3. Par sa requête, enregistrée le 17 février 2026, M. B... demande au tribunal de procéder à l’annulation de la décision d’expulsion prise à son encontre par le préfet de la Haute-Garonne. Toutefois, il ne produit que le bulletin de notification d’une procédure d’expulsion daté du 15 janvier 2026, adopté en application des dispositions précitées de l’article R. 632-3 du code de l’entrée et du séjour des étrangers et du droit d’asile et valant convocation devant la commission départementale d’expulsion qui doit se tenir le jeudi 12 février 2026 à 14h00 à la préfecture de la Haute-Garonne. Il en résulte que M. B..., qui au demeurant n’établit ni même n’allègue qu’il aurait été entendu par la commission départementale d’expulsion, doit d’abord attendre que le préfet de la Haute-Garonne, le cas échéant, lui notifie une décision d’expulsion prise après avis de cette commission, décision qui pourra seule être déférée au juge administratif. Par suite, sa requête, prématurée, est manifestement irrecevable et peut être rejetée par ordonnance en application des dispositions précitées de l’article R. 222-1 du code de justice administrative.


O R D O N N E :


Article 1er : La requête de M. B... est rejetée.

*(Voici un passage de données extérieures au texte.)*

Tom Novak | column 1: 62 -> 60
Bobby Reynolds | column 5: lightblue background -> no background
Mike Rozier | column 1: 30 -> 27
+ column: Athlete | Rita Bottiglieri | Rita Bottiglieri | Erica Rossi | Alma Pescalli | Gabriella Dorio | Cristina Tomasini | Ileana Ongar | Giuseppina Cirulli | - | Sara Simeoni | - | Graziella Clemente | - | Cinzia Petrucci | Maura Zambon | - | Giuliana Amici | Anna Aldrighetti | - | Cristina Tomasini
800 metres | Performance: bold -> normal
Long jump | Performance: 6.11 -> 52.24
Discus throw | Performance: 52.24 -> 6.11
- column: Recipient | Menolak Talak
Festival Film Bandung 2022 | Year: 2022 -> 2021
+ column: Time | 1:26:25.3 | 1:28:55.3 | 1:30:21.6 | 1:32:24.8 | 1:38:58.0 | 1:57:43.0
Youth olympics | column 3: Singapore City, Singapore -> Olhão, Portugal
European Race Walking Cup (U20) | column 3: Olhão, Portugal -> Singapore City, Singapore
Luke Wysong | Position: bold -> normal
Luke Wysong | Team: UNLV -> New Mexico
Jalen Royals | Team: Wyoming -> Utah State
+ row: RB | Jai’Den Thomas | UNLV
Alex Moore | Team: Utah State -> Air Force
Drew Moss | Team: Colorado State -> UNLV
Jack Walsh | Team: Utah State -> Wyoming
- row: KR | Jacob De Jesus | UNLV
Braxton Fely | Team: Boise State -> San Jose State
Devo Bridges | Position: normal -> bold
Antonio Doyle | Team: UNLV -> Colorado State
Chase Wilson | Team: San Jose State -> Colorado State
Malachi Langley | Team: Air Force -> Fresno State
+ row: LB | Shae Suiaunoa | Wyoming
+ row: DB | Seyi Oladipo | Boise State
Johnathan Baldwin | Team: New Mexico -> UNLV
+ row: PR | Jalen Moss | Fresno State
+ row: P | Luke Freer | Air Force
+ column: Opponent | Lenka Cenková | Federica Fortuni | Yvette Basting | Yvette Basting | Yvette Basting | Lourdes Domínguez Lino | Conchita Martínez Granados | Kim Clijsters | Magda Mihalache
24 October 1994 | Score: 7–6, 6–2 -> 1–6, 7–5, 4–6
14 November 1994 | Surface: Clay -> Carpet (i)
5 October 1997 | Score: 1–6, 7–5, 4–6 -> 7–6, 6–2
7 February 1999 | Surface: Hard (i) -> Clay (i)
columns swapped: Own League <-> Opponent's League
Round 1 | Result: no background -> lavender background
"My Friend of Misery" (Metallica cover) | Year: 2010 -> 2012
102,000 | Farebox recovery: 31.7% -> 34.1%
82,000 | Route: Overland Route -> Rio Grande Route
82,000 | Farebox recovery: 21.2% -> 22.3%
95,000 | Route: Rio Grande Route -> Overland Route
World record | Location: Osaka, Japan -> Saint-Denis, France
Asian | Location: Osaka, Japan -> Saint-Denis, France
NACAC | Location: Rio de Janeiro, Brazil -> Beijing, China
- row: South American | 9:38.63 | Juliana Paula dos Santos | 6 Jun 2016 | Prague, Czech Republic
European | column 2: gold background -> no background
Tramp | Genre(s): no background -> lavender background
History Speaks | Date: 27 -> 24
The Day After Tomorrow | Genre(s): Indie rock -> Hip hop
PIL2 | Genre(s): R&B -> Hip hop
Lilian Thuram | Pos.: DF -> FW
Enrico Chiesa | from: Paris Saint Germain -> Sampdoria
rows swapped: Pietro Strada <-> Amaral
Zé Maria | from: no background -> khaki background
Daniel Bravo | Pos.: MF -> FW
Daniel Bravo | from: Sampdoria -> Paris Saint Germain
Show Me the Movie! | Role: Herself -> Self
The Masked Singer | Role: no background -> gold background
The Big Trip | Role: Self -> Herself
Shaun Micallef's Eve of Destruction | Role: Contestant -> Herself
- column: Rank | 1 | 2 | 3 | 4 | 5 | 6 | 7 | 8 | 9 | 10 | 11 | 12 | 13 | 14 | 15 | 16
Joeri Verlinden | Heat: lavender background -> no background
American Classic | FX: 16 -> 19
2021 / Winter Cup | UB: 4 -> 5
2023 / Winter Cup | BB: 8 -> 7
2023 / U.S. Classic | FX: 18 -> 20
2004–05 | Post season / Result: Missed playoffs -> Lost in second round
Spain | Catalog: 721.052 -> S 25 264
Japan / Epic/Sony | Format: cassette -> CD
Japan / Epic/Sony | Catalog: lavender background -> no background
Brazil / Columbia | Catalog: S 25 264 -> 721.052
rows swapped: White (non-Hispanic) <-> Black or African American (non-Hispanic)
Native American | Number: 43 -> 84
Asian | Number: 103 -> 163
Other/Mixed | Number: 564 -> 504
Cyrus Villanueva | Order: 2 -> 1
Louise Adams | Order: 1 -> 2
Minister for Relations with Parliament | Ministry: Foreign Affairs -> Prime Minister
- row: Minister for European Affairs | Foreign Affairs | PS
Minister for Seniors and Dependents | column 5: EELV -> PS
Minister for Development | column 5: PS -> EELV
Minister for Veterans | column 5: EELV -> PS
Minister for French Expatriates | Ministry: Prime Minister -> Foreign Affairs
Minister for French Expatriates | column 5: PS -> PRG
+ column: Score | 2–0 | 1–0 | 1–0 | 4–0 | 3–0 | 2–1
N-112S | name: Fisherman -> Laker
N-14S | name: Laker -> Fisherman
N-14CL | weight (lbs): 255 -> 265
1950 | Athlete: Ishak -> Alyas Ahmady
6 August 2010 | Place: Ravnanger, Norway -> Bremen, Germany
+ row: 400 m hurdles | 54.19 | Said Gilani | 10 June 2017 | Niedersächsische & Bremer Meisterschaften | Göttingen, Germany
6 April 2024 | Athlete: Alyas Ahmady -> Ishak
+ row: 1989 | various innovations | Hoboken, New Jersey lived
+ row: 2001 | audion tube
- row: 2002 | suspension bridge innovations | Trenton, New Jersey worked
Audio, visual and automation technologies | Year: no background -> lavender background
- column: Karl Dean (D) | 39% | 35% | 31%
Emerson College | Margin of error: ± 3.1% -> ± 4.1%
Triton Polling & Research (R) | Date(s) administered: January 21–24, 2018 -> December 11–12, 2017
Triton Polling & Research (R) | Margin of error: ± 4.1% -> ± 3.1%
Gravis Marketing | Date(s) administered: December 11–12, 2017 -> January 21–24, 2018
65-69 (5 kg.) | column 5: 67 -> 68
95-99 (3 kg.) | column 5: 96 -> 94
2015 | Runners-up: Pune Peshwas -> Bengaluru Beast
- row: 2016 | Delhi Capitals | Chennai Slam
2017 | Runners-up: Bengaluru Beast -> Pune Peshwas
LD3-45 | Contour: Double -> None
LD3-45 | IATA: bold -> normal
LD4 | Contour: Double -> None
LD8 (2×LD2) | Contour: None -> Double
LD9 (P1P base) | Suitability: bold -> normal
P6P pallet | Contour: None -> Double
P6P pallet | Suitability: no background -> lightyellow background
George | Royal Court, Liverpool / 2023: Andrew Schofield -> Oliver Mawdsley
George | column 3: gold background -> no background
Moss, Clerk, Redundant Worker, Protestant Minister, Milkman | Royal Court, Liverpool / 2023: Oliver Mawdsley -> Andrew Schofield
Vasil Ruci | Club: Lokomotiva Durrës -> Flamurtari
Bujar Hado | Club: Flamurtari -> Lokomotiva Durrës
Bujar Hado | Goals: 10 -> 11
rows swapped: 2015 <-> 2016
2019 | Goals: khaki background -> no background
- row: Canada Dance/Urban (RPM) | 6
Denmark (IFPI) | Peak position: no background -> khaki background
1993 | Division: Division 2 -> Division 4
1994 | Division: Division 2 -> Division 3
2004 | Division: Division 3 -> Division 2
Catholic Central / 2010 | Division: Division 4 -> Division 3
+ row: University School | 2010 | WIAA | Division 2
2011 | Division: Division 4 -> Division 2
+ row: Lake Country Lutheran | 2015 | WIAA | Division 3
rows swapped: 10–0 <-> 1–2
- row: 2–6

Article 2 : La présente ordonnance sera notifiée à M. A... B....

Fait à Toulouse, le 24 mars 2026.


La présidente de la 1ère chambre,





Sylvie Cherrier


La République mande et ordonne au préfet de la Haute-Garonne, en ce qui le concerne ou à tous commissaires de justice à ce requis en ce qui concerne les voies de droit commun contre les parties privées, de pourvoir à l’exécution de la présente décision.